2. The information processing system according to claim 1, wherein the processor is configured to divide the plurality of light emitting regions into a plurality of groups and cause light emitting regions located at identical positions in the respective groups to emit light in sequence for each group, so as to cause the plurality of light emitting regions to emit light sequentially in accordance with the light emission sequence in which adjacent light emitting regions do not successively emit light.

3. The information processing system according to claim 2, wherein the processor is configured to perform control to cause the light emitting regions to emit light sequentially from an end in each group.

4. The information processing system according to claim 1, wherein the processor is configured to divide the plurality of light emitting regions into a plurality of groups and cause light emitting regions located at identical positions in the respective groups to simultaneously emit light in sequence, so as to cause the plurality of light emitting regions to emit light sequentially in accordance with the light emission sequence in which adjacent light emitting regions do not successively emit light.

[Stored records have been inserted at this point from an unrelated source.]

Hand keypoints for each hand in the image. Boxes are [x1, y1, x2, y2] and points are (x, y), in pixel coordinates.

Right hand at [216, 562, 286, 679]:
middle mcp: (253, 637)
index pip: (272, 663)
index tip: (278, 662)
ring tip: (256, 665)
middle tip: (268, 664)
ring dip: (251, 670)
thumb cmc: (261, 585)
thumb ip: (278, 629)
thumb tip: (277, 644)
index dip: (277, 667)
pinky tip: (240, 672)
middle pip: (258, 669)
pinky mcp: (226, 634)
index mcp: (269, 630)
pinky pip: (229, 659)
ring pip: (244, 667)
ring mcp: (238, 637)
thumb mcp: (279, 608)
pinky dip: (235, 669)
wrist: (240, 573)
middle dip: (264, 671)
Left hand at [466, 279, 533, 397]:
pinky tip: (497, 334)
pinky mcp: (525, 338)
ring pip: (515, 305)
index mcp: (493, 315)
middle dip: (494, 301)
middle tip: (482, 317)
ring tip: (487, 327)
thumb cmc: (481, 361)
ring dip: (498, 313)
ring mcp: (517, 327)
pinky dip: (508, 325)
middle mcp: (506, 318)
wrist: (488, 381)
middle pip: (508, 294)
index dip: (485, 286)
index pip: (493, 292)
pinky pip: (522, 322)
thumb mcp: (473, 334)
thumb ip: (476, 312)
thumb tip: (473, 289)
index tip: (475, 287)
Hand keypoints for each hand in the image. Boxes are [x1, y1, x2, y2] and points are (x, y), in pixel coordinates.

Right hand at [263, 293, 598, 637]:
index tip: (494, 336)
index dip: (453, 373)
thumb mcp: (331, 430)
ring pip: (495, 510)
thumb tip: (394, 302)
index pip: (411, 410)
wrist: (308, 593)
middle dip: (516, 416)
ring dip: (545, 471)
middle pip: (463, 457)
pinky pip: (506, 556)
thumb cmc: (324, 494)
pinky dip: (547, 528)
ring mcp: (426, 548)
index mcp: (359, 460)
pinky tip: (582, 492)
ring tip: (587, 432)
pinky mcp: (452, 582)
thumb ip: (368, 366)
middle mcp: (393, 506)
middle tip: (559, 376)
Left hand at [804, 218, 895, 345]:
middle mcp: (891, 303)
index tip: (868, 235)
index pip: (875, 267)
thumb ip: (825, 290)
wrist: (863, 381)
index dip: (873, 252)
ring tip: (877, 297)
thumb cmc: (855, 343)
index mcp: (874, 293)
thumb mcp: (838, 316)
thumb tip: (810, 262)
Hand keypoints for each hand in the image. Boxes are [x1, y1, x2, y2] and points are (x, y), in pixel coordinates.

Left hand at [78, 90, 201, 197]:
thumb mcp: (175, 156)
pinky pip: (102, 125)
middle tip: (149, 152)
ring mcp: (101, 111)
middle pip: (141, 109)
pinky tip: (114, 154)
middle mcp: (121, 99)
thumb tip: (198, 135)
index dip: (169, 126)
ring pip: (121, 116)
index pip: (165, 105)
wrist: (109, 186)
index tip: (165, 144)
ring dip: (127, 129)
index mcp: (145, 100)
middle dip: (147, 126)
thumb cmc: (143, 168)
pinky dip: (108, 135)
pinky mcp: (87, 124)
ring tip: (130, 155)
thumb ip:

5. The information processing system according to claim 1, wherein the processor is configured to perform control such that any one light emitting region of the plurality of light emitting regions and light emitting regions adjacent to the one light emitting region at opposite sides thereof sequentially emit light if the target is detected in the one light emitting region and the distance to the optical sensor subsequently becomes shorter than when the target is detected in the one light emitting region.

6. The information processing system according to claim 5, wherein the processor is configured to perform control such that the plurality of light emitting regions sequentially emit light in accordance with the light emission sequence in which adjacent light emitting regions do not successively emit light if the distance to the optical sensor becomes longer while the one light emitting region and the light emitting regions adjacent to the one light emitting region at the opposite sides thereof are sequentially emitting the light.

7. The information processing system according to claim 5, wherein the processor is configured to perform control such that the plurality of light emitting regions sequentially emit light in accordance with the light emission sequence in which adjacent light emitting regions do not successively emit light if the distance to the optical sensor does not change for a predetermined time period or longer while the one light emitting region and the light emitting regions adjacent to the one light emitting region at the opposite sides thereof are sequentially emitting the light.

8. A non-transitory computer readable medium storing a program causing a computer to execute a process, the process comprising: causing an optical sensor that has a plurality of light emitting regions capable of emitting light independently to emit light from at least one light emitting region of the plurality of light emitting regions to radiate the light onto a detection range split into a plurality of regions, and detecting a distance to a target within the detection range for each region of the detection range by receiving light reflected from the target; andcontrolling the optical sensor such that the plurality of light emitting regions sequentially emit light in accordance with a light emission sequence in which adjacent light emitting regions do not successively emit light if the target is not detected within the detection range.

9. An information processing method comprising: causing an optical sensor that has a plurality of light emitting regions capable of emitting light independently to emit light from at least one light emitting region of the plurality of light emitting regions to radiate the light onto a detection range split into a plurality of regions, and detecting a distance to a target within the detection range for each region of the detection range by receiving light reflected from the target; andcontrolling the optical sensor such that the plurality of light emitting regions sequentially emit light in accordance with a light emission sequence in which adjacent light emitting regions do not successively emit light if the target is not detected within the detection range.